§ Work item A: In the court judgment below, which judge decided the case?
§ Work item B: From the court judgment below, return the passage word for word, beginning at the words "Self-representation by the" and stopping after the words "11 June 2020.".

Asbog Veterinary Services Pty Ltd v Barlow (No 2)

 

[2020] QDC 204

DISTRICT COURT OF QUEENSLAND

CITATION:

Asbog Veterinary Services Pty Ltd & Anor v Barlow (No 2) [2020] QDC 204

PARTIES:

ASBOG VETERINARY SERVICES PTY LTD

ACN 010 316 248

TRADING AS ALBION VETERINARY SURGERY AND EATON HILLS VETERINARY SURGERY

(first plaintiff)

AND

ALAN STANISLAUS BRIAN O’GRADY

(second plaintiff)

v

CARRIE BARLOW

(defendant)

FILE NO/S:

4809 of 2014

DIVISION:

Civil

PROCEEDING:

Trial

ORIGINATING COURT:

District Court at Queensland

DELIVERED ON:

26 August 2020

DELIVERED AT:

Brisbane

HEARING DATE:

On the papers

JUDGE:

Sheridan DCJ

ORDER:

The defendant pay the plaintiffs’ costs of and incidental to the proceedings to be assessed on an indemnity basis. 

CATCHWORDS:

DEFAMATION – ACTIONS FOR DEFAMATION – COSTS – where plaintiffs brought an action for defamation against the defendant – where judgment entered in favour of plaintiffs – where plaintiffs issued formal offer pursuant to Chapter 9, Part 5 Uniform Civil Procedure Rules 1999 (Qld) prior to trial – where formal offer rejected by defendant – whether plaintiffs are entitled to costs on the indemnity basis – whether costs should be assessed according to Magistrates or District Court scale

Defamation Act 2005 (Qld), s 40

Uniform Civil Procedure Rules 1999 (Qld), r 360, r 703

AL Powell Holdings Pty Ltd v Dick [2012] QCA 254, cited

Balnaves v Smith & Anor [2012] QSC 408, cited

Davis v Nationwide News Pty Ltd [2008] NSWSC 946, cited

Nationwide News Pty Ltd v Weatherup [2018] 1 Qd R 19, cited

Timms v Clift [1998] 2 Qd R 100, cited

Wagner & Ors v Harbour Radio Pty Ltd & Ors [2018] QSC 267, cited

COUNSEL:

D V Ferraro for the plaintiffs

Self-representation by the defendant

SOLICITORS:

Ferguson Cannon Lawyers for the plaintiffs

 

  1. [1]
    The substantive judgment and reasons were delivered on 11 June 2020.

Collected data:
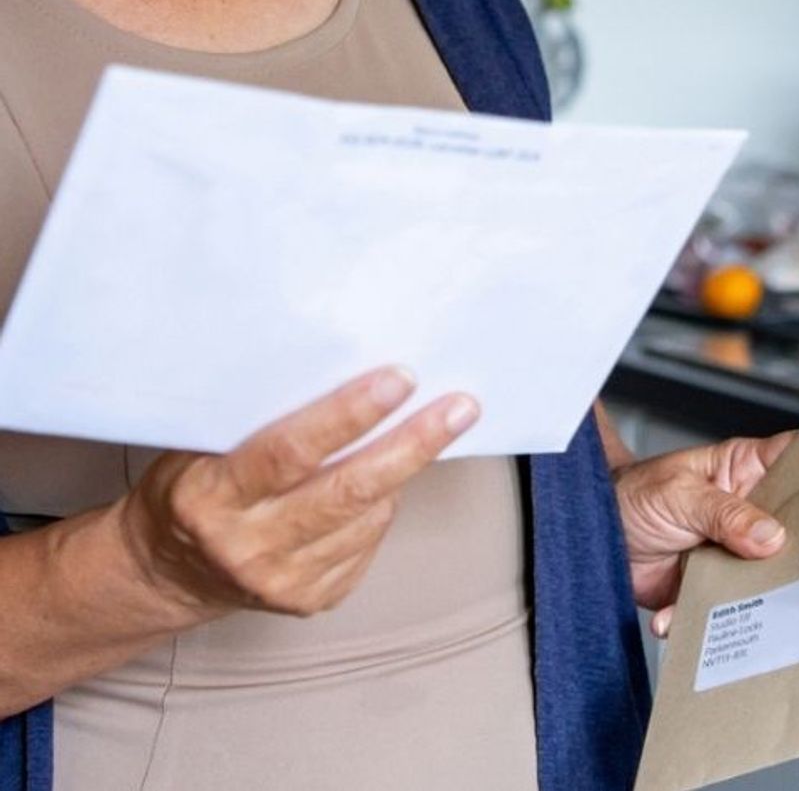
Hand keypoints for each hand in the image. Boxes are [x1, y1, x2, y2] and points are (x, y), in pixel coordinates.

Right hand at [117, 365, 478, 620]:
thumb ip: (261, 420)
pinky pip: (368, 542)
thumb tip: (349, 369)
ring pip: (368, 516)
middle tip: (460, 406)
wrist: (165, 572)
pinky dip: (382, 506)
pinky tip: (383, 482)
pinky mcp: (309, 601)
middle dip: (413, 443)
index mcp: (210, 496)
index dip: (349, 414)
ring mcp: (280, 581)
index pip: (291, 452)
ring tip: (434, 426)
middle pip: (347, 490)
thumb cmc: (193, 487)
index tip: (400, 378)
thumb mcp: (202, 446)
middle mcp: (245, 545)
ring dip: (405, 468)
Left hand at [614, 432, 795, 636]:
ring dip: (750, 597)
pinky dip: (696, 620)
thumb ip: (725, 513)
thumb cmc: (634, 493)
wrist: (590, 535)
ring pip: (764, 577)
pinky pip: (719, 609)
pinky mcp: (710, 587)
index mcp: (748, 471)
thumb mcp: (679, 493)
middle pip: (794, 528)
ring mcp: (733, 552)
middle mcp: (749, 513)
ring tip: (735, 606)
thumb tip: (772, 535)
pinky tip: (672, 616)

§ Response box A: Sheridan DCJ

§ Response box B:
Self-representation by the defendant

SOLICITORS:

Ferguson Cannon Lawyers for the plaintiffs

 

  1. [1]
    The substantive judgment and reasons were delivered on 11 June 2020.